Thanks so much for the video though! It was super helpful :)(3 votes)
Yes, when you have the same log base on both sides of the equation (log base 10 or log base 2) they will cancel each other out. It's like if you had x+2=x+2. The x's will cancel out when you subtract the x's from each other. When solving logs, many of the same rules for solving equations apply, the only difference is in addition to solving for x, you have to condense the logs.(1 vote)
- Does anybody know how to solve the equation 2^(x+4)=64x. I keep getting stuck.(2 votes)

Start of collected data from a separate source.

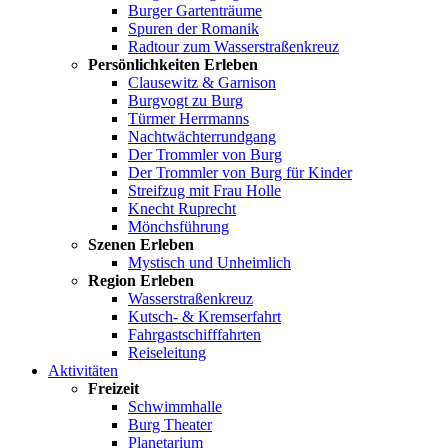
Burger Gartenträume
Spuren der Romanik
Radtour zum Wasserstraßenkreuz
Persönlichkeiten Erleben
Clausewitz & Garnison
Burgvogt zu Burg
Türmer Herrmanns
Nachtwächterrundgang
Der Trommler von Burg
Der Trommler von Burg für Kinder
Streifzug mit Frau Holle
Knecht Ruprecht
Mönchsführung
Szenen Erleben
Mystisch und Unheimlich
Region Erleben
Wasserstraßenkreuz
Kutsch- & Kremserfahrt
Fahrgastschifffahrten
Reiseleitung
Aktivitäten
Freizeit
Schwimmhalle
Burg Theater
Planetarium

Did you, by any chance, miss-type that. Are you sure it's not supposed to be 2^(x+4)=64? With no x?(1 vote)
3:42Video transcript
We're asked to solve the
log of x plus log of 3 is equal to 2 log
of 4 minus log of 2. So let me just rewrite it. So we have the log of x plus
the log of 3 is equal to 2 times the log of 4 minus the log
of 2, or the logarithm of 2. And this is a reminder. Whenever you see a logarithm
written without a base, the implicit base is 10. So we could write 10 here, 10
here, 10 here, and 10 here. But for the rest
of this example, I'll just skip writing
the 10 just because it'll save a little bit of time. But remember, this
literally means log base 10. So this expression,
right over here, is the power I have
to raise 10 to to get x, the power I have to
raise 10 to to get 3. Now with that out of
the way, let's see what logarithm
properties we can use. So we know, if we-- and
these are all the same base-- we know that if we have log base
a of b plus log base a of c, then this is the same
thing as log base a of bc. And we also know-- so let
me write all the logarithm properties that
we know over here. We also know that if
we have a logarithm-- let me write it this
way, actually-- if I have b times the log
base a of c, this is equal to log base a
of c to the bth power. And we also know, and
this is derived really straight from both of
these, is that if I have log base a of b
minus log base a of c, that this is equal to the
log base a of b over c. And this is really
straight derived from these two right over here. Now with that out of the way,
let's see what we can apply. So right over here, we have
all the logs are the same base. And we have logarithm of
x plus logarithm of 3. So by this property
right over here, the sum of logarithms
with the same base, this is going to be equal
to log base 3-- sorry, log base 10-- so I'll
just write it here. log base 10 of 3 times x, of 3x. Then, based on this
property right over here, this thing could be
rewritten-- so this is going to be equal to--
this thing can be written as log base 10 of 4 to the
second power, which is really just 16. So this is just going to be 16. And then we still have minus
logarithm base 10 of 2. And now, using
this last property, we know we have one logarithm
minus another logarithm. This is going to be equal
to log base 10 of 16 over 2, 16 divided by 2,
which is the same thing as 8. So the right-hand side
simplifies to log base 10 of 8. The left-hand side
is log base 10 of 3x. So if 10 to some power is
going to be equal to 3x. And 10 to the same power
is going to be equal to 8. So 3x must be equal to 8. 3x is equal to 8, and then we
can divide both sides by 3. Divide both sides by 3, you
get x is equal to 8 over 3. One way, this little step here,
I said, look, 10 to the-- this is an exponent. If I raise 10 to this exponent,
I get 3x, 10 to this exponent, I get 8. So 8 and 3x must
be the same thing. One other way you could
have thought about this is, let's take 10 to this
power, on both sides. So you could say 10 to
this power, and then 10 to this power over here. If I raise 10 to
the power that I need to raise 10
to to get to 3x, well, I'm just going to get 3x. If I raise 10 to the power that
I need to raise 10 to to get 8, I'm just going to get 8. So once again, you've
got the 3x is equal to 8, and then you can simplify. You get x is equal to 8/3.